▶ ASSIGNMENT: Search the records below for the string "columns" and copy each line where it turns up.
= = =
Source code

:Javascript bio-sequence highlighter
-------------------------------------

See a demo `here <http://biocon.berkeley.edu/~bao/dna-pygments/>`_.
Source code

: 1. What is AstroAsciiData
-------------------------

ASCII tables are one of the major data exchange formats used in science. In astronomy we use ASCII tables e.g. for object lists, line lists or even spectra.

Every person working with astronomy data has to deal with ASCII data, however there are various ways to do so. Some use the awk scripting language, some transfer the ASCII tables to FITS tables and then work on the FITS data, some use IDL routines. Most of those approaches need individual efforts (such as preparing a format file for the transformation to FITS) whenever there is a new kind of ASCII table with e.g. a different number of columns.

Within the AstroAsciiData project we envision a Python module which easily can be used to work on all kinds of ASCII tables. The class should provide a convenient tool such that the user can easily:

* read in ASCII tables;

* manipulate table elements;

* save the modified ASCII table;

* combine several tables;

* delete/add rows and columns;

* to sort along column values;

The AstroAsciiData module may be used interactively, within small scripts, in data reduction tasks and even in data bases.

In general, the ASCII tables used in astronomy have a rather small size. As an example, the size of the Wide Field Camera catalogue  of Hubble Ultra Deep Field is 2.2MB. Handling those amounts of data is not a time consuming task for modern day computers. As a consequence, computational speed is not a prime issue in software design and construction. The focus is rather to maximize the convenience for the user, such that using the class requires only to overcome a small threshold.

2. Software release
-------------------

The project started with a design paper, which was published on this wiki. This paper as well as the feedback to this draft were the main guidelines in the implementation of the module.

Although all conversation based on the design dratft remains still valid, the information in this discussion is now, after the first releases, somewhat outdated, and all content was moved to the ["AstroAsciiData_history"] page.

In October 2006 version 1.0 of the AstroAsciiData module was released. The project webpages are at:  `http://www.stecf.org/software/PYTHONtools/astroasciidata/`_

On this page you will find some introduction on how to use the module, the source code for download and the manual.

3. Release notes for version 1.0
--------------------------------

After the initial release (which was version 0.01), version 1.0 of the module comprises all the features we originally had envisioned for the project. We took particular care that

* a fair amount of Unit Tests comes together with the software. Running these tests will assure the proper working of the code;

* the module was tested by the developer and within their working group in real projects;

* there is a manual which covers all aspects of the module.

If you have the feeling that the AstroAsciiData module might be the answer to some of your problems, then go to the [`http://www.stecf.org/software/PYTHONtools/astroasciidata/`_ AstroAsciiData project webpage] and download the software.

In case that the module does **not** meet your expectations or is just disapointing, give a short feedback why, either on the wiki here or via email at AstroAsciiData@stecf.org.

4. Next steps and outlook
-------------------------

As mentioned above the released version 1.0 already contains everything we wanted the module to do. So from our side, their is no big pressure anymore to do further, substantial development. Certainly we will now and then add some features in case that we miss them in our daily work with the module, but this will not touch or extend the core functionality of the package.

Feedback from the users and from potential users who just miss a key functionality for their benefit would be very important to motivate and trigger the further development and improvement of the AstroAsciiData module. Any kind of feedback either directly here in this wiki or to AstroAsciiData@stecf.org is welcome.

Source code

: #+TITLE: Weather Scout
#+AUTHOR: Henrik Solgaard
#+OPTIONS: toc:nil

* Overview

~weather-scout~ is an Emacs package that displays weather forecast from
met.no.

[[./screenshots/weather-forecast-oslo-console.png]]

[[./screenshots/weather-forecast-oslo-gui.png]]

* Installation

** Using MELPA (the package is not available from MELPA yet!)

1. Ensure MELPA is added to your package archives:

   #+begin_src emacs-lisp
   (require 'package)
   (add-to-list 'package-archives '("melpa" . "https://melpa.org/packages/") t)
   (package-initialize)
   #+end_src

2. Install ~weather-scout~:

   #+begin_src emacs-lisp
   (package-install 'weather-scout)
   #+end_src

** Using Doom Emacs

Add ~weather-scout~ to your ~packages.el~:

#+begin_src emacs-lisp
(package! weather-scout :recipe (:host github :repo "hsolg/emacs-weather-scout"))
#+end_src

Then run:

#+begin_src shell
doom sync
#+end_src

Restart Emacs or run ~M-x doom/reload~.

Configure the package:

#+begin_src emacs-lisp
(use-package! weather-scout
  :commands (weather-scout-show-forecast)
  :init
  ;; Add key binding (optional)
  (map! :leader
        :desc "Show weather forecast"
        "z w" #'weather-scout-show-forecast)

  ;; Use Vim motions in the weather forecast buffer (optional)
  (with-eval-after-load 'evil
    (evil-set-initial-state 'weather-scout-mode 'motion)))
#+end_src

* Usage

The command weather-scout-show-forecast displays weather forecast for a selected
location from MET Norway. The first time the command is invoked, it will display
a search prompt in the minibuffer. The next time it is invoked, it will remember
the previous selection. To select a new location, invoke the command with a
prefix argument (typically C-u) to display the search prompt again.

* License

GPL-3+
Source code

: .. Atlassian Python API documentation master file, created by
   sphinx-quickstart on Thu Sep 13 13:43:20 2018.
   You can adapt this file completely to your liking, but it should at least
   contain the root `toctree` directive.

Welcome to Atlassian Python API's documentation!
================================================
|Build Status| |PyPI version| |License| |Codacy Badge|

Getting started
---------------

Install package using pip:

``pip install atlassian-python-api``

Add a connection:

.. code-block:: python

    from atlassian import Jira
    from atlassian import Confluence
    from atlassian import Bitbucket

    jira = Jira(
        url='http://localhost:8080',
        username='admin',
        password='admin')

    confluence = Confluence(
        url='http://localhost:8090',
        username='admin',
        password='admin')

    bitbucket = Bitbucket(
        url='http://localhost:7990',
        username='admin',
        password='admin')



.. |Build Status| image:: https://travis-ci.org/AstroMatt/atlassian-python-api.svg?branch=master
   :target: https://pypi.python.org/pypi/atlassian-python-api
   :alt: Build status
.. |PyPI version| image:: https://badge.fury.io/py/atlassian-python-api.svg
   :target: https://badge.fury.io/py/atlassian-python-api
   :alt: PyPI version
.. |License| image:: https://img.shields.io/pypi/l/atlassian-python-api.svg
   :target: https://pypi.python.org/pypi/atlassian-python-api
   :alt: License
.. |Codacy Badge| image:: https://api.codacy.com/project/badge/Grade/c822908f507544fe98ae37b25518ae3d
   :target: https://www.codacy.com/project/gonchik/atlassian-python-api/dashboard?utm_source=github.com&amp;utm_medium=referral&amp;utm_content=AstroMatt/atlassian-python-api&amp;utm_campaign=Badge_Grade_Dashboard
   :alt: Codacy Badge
= = =
▶ RESPONSE AREA:
Every person working with astronomy data has to deal with ASCII data, however there are various ways to do so. Some use the awk scripting language, some transfer the ASCII tables to FITS tables and then work on the FITS data, some use IDL routines. Most of those approaches need individual efforts (such as preparing a format file for the transformation to FITS) whenever there is a new kind of ASCII table with e.g. a different number of columns.
* delete/add rows and columns;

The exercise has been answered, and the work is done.